Moland is more like a director of commercial films than art-house obscurities, at least by Norwegian standards, and while "A Somewhat Gentle Man" has the look and feel of downscale, kitchen-sink realism, it's a lot warmer and nuttier than it seems at first. (Moland has directed Skarsgård twice before, in the thrillers "Zero Kelvin" and "Aberdeen.") We know almost nothing about Ulrik or his life as he takes his first steps into freedom, except that he has an ex-wife and an adult son who both claim they want nothing to do with him (although their actions suggest otherwise). He owes some kind of debt -- financial or moral or tribal -- to a paunchy mob boss named Jensen (Bjørn Floberg), who presides over a dismal suburban diner and bosses around a moronic flunky named Rolf (Gard B. Eidsvold), but whose imperial power seems seriously diminished.

Ulrik apparently exudes some serious prison-house pheromones, because womenfolk can't keep their mitts off him.

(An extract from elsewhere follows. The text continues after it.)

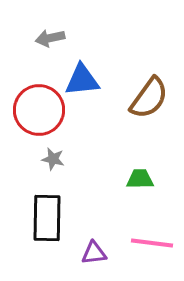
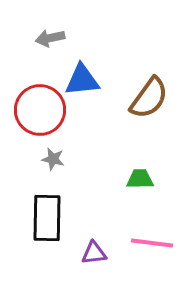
red circle: moved 1 px right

Not his seriously scary landlady (Jorunn Kjellsby, in what may be the greatest of several scene-stealing deadpan performances) -- who makes a delicious fish pudding and expects payment for it, if you know what I mean and I think you do -- not his bitter ex-wife (Kjersti Holman) and not Merete (Jannike Kruse), the blond German girlfriend of his boss who serves as this movie's low-budget femme fatale. "A Somewhat Gentle Man" contains several of the most hilarious sex scenes ever committed to film, and through it all Ulrik is simultaneously wide-eyed and stone-faced. (He seems to enjoy eating while in flagrante delicto.) Somehow Skarsgård manages to convey the fact that this man, raised in a culture that devalues emotion and then hardened by crime, is going through an internal transformation he can neither understand nor express.

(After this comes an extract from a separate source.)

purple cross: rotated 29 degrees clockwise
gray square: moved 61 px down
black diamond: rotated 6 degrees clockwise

Ulrik's droll odyssey through downwardly mobile suburban Oslo also involves a foulmouthed Lappish arms dealer (with a smartass dwarf underling), a Norwegian salsa cover band and our eventual realization that his past misdeeds -- and present-day debt to Jensen -- are much worse than we thought. Still, this is the kind of movie where things are always darkest before the dawn, and a chance meeting with his son's hostile but very pregnant girlfriend (Julia Bache-Wiig) offers Ulrik a totally unexpected chance for redemption.

Everything about "A Somewhat Gentle Man" is so subdued and precise, from Philip Øgaard's cinematography to the brilliant score by Danish composer Halfdan E (constructed around half-buried bits of rock, pop and country hits) to the performance by Skarsgård that tells us nothing but shows us everything to the easily misremembered title (this isn't "A Serious Man" or "A Single Man" or "A Man for All Seasons"), that I don't really expect American audiences to cotton onto how rich and funny it is. Still, Moland and screenwriter Kim Fupz Aakeson's ruthless treatment of their country's frozen landscape and repressed people can only be rooted in love, and by the end of the film that prison guard's advice (along with his bottle of aquavit) definitely comes in handy.

"A Somewhat Gentle Man" opens Jan. 14 at the IFC Center in New York and Jan. 28 at the Nuart Theatre in Los Angeles, with other cities to follow.


By Andrew O'Hehir

Andrew O'Hehir is executive editor of Salon.